«Два зрични из меди лита всадника всеоружна и острием копийным в ребра прободена, имуща кийждо на главе шлем, на лице же в забрала место сударец гробный, а в деснице вайе победное. […] И никтоже в народе сказати умеет, чии еста подобия сии, искони именуема Два Свидетеля» (с. 360).
Тайна их может быть раскрыта. О двух свидетелях говорится в Апокалипсисе (Отк. 11: 3–13); Владимир Соловьев в «Трех разговорах» отождествил их с западной и восточной церковью; Иванов, по всей вероятности, принимает соловьевское толкование. Два всадника в «Повести о Светомире царевиче» на глубинном уровне оказываются знаком объединения церквей и грядущей экумены.
Мифические символы в «Повести», постоянно вступая в новые и новые связи, создают бесконечно меняющийся контур, как в многомерном калейдоскопе. По мысли Иванова, их окончательный смысл не может быть высказан человеческим (и, вероятно, даже ангельским) языком; окончательное состояние мира «Повести» выходит за пределы всякого опыта. Именно поэтому «Повесть» обладает единственным в своем роде литературным статусом. Она закончена — и не закончена; необходимо должна быть завершена — и завершена быть не может.
К вопросу о русской мифологической трагедии:
Вячеслав Иванов и Марина Цветаева
Общеизвестно, что русские писатели Серебряного века испытывали огромный интерес к мифу. Этот интерес воплотился, в частности, в попытках создавать трагедии на мифологические сюжеты. Такого рода трагедии писали Валерий Брюсов, Федор Сологуб, Иннокентий Анненский и другие; наиболее значительными, возможно, следует считать опыты Вячеслава Иванова («Тантал», 1905; «Прометей», 1915) и Марины Цветаевой («Ариадна», 1927; «Федра», 1928). Трагедии Иванова и Цветаевой написаны в существенно различных исторических ситуациях и входят в разные литературные контексты. Всё же они сходны в том, что не просто пересказывают или перерабатывают мифологический сюжет, но и повторяют своеобразную логику, множественную семантику[282]
и вечную незавершенность мифа.При создании современного произведения на мифологическую тему имеет место «двойной перевод»: с языка мифа на язык искусства и с языка древней (античной или иной) культуры на язык культуры Нового времени. Четко разграничить эти процессы трудно.
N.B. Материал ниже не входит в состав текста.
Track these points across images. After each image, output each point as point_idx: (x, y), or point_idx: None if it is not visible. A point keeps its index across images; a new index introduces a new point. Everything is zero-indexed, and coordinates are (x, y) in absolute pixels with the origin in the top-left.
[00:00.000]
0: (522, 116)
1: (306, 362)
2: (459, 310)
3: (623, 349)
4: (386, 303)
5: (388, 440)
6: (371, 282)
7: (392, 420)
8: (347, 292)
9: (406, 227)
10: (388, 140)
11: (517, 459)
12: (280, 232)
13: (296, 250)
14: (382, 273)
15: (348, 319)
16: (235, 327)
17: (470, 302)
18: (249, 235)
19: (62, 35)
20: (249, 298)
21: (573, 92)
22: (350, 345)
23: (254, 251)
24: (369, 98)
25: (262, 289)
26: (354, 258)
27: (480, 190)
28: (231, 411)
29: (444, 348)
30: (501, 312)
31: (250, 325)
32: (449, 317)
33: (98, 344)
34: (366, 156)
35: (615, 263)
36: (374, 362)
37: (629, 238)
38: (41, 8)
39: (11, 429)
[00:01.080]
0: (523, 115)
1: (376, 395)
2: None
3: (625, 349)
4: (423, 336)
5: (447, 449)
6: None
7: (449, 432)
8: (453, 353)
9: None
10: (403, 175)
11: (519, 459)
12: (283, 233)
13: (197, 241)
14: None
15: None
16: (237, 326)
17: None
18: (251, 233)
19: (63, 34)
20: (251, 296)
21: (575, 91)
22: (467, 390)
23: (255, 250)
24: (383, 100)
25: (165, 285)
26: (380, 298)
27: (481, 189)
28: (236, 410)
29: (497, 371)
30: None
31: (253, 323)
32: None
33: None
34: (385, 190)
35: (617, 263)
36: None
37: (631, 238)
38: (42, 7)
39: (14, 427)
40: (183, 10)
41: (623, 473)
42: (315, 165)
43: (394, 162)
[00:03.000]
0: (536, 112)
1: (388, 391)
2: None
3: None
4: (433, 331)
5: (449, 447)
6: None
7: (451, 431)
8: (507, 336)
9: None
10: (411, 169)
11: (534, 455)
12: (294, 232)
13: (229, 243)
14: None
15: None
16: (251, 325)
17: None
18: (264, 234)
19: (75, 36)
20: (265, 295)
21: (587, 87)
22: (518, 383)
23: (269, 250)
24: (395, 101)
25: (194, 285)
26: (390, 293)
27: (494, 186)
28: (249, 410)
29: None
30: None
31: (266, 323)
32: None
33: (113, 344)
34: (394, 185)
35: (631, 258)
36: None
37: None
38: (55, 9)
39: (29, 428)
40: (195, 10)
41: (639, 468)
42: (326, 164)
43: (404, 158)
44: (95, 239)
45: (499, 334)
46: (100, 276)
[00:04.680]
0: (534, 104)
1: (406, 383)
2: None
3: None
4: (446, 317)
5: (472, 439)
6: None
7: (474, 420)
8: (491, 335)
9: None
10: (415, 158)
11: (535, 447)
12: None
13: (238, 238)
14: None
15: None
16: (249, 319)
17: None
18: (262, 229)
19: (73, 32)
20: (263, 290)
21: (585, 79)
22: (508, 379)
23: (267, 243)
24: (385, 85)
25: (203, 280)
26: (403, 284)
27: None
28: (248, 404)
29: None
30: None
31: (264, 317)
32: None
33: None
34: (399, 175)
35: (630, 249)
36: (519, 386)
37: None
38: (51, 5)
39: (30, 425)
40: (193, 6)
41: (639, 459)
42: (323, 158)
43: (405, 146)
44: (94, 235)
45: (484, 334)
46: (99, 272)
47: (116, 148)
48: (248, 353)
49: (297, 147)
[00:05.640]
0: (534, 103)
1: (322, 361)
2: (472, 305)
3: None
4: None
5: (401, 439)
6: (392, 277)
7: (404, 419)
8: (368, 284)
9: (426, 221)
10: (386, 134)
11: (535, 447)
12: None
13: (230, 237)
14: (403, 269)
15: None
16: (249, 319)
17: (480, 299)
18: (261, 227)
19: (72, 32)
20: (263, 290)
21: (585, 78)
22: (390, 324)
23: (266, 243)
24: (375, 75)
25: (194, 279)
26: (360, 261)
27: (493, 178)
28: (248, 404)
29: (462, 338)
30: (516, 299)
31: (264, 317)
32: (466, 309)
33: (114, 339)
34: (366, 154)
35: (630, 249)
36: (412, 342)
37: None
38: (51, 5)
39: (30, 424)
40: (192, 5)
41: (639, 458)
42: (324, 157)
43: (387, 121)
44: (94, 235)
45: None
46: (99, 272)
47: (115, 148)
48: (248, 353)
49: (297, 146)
Здесь подходы Иванова и Цветаевой не совпадают: если Иванов пытается реконструировать греческую трагедию в иной эпохе, то Цветаева демонстрирует весьма свободное отношение как к самому мифу, так и к модели греческой трагедии. Однако оба поэта, хотя и по-разному, находят глубинные измерения мифа. Оба они — согласно с представлениями своей эпохи — основываются на культово-магическом комплексе дионисийства, строят трагедию как повторение и преобразование дионисийского ритуала.
Наше рассмотрение трагедий Иванова и Цветаевой носит характер предварительных заметок. Любая из этих трагедий — серьезный литературный памятник, достойный специальной монографии. Насколько нам известно, пока опубликована только одна такая монография — о «Тантале»[283]
.Обе трагедии Вячеслава Иванова являются частями незавершенной трилогии. Вторая часть трилогии — «Ниобея» — написана не была; от нее сохранились только черновые наброски. По структуре и основной теме «Тантал» и «Прометей» достаточно близки. Алексей Лосев определяет эту основную тему (в случае «Прометея») как критику титанизма[284]
. Иванова особенно интересуют мифы, относящиеся к циклу о титанах, который предшествует традиционному олимпийскому циклу «теогонически» (вероятно, и диахронически). И в «Тантале», и в «Прометее» речь идет о богоборчестве, о выделении личности из мировой полноты, о противоречивом — преступном и жертвенном — характере этого выделения. «В каждой трагедии явно или затаенно присутствует дух богоборства», — писал Иванов, комментируя «Тантала» (с. 833)[285].